For 384 days, I did absolutely no math. That is to say, 0% of my time was spent doing math. In a graph of the time I spent doing math, where the y-axis represents time and the x-axis represents the amount of math I did, every point on the graph would rest lazily and happily on the x axis.
What sort of person spends a year relying entirely on their phone’s calculator app? A person that hates math. A person who, like me, took one math class in their first semester of high school and then blissfully bid their evil foe good riddance until the spring of sophomore year.
This person, however, was rudely torn from her math-less daydreams come the spring semester of her sophomore year, when she found herself in the dreaded math and science building once again, taking out her computer stylus (I probably shouldn’t advertise that I still have my stylus. Please don’t steal it! Please!) and begrudgingly opening Desmos.
Math and I have been off and on for as long as I can remember. I liked math in fifth grade, but it was the cause of many tears all throughout sixth. These tears kept up for most of seventh grade, but there were brief modules where I suddenly enjoyed calculations and graphing all over again. I don’t remember anything about eighth grade math – quarantine is a blank – and I didn’t like it all that much in ninth.
So, suffice it to say, my year-long math vacation was wonderful. I didn’t miss logarithms, piecewise functions, or domain restrictions one bit.
I promise that this article isn’t just a rant about math, however tempting that may be. Because, actually, I love math! No, really! It’s so much fun and very useful. I’m serious! I love math!
I love math because I almost failed my last math test.

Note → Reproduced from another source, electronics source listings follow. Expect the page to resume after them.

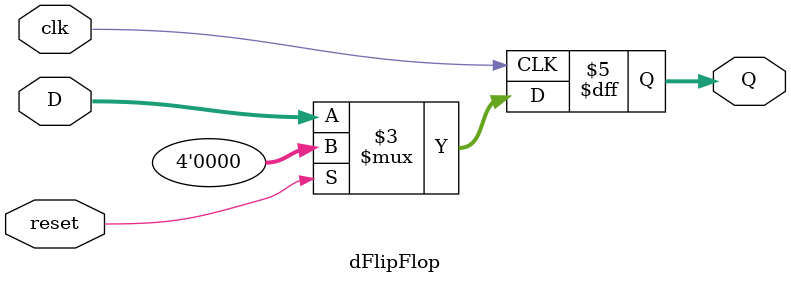
<source format=sv>
`timescale 1ns / 1ps


module dFlipFlop( input logic clk, reset,
                  input logic [3:0] D,
                  output logic [3:0] Q
    );

always_ff @(posedge clk)
    begin
        if(reset)
        Q <=4'b0;
        else
        Q<= D;
    end
endmodule

</source>
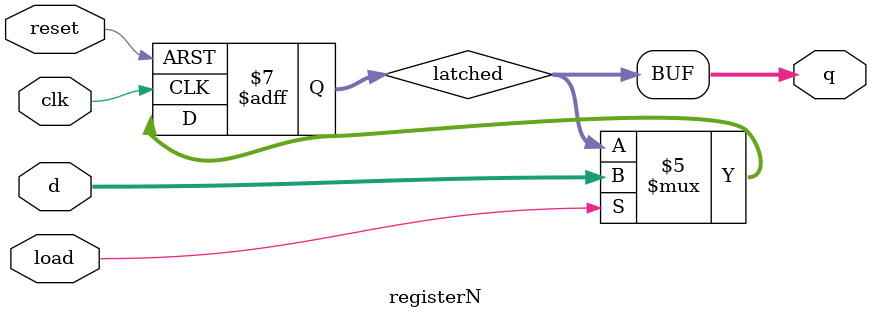
<source format=sv>
module registerN #(parameter N=8) (
   output logic [N-1:0] q,
   input logic clk,
   input logic load,
   input logic reset,
   input logic [N-1:0] d);
   
   // Internal storage
   logic [N-1:0] latched;
   
   // Delay only used for simulation
   assign #(5ps) q = latched;
   
   always_ff @(posedge clk, negedge reset) begin
   
      if (reset == 1'b0) begin
         latched <= 'd0;
		end
      else if (clk == '1) begin
         if (load == '1) begin
            latched <= d;
         end
      end
            
   end
   
endmodule

</source>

Unsurprisingly, a year away from math meant that I forgot just about all the math I had learned throughout my entire life. The majority of my classmates are freshmen who like math enough to take it both semesters; their math vacations lasted only as long as winter break, about two weeks. They remember so much more math than I do, but I’m usually too embarrassed to ask them for help.
I knew that this was a problem, so before our first test, I poured my soul into studying. I knew the study guide like the back of my hand!
Study guide aside, I did awful.
To be fair, it was a really hard test. Everyone in my class agreed, even the math-lovers. I thought this meant we had all received an equally low grade, but no, it turns out that a math-lover’s “ohmygod I definitely just failed that!” actually means that they got an A-.
This felt unfair. I studied so hard, and I know that some of them hadn’t even studied at all. Why did I do bad on the test? Why do they get to just go about life being good at math? What makes us so different?
I realized that the difference is that they love math. They say “this is fun!” when graphing a piecewise function. Seriously, I’ve heard people say that. These people are math enthusiasts. They want careers in math – they want to surround themselves with it.
I definitely do not love math. I’ll stick to my English electives and humanities classes, thank you very much. But maybe it’s that sort of thinking that’s destroying my grade. Maybe studying wasn’t enough: I actually needed to like what I was trying to memorize.
So, the next day, I said I love math to myself while walking to class. I love math while I sat in my seat. I love math while I squared roots and found x-intercepts. A week later, I love math while setting up a test divider. I love math while my teacher passed out the quizzes, gave us half the period to finish them.
(You know it, I know it – I don’t love math. But I’ve said it so many times by now that It’s like a mantra. I love math I love math I love math I love math. Of course I don’t believe myself, but I don’t think I have to for my catchphrase to work.)
And – believe it or not – I got an A+ on that quiz! I was expecting a positive result, or at least hoping for one, but an A+ was more than I could have ever imagined.
Maybe I just understood the new module more, or maybe this quiz was much easier than our last test. Maybe I’ve finally acclimated now that I’ve been in math class for a little over a month. Or, maybe, telling yourself I love math actually works, whether you like math or not.
So, fellow math-haters: repeat after me! I love math!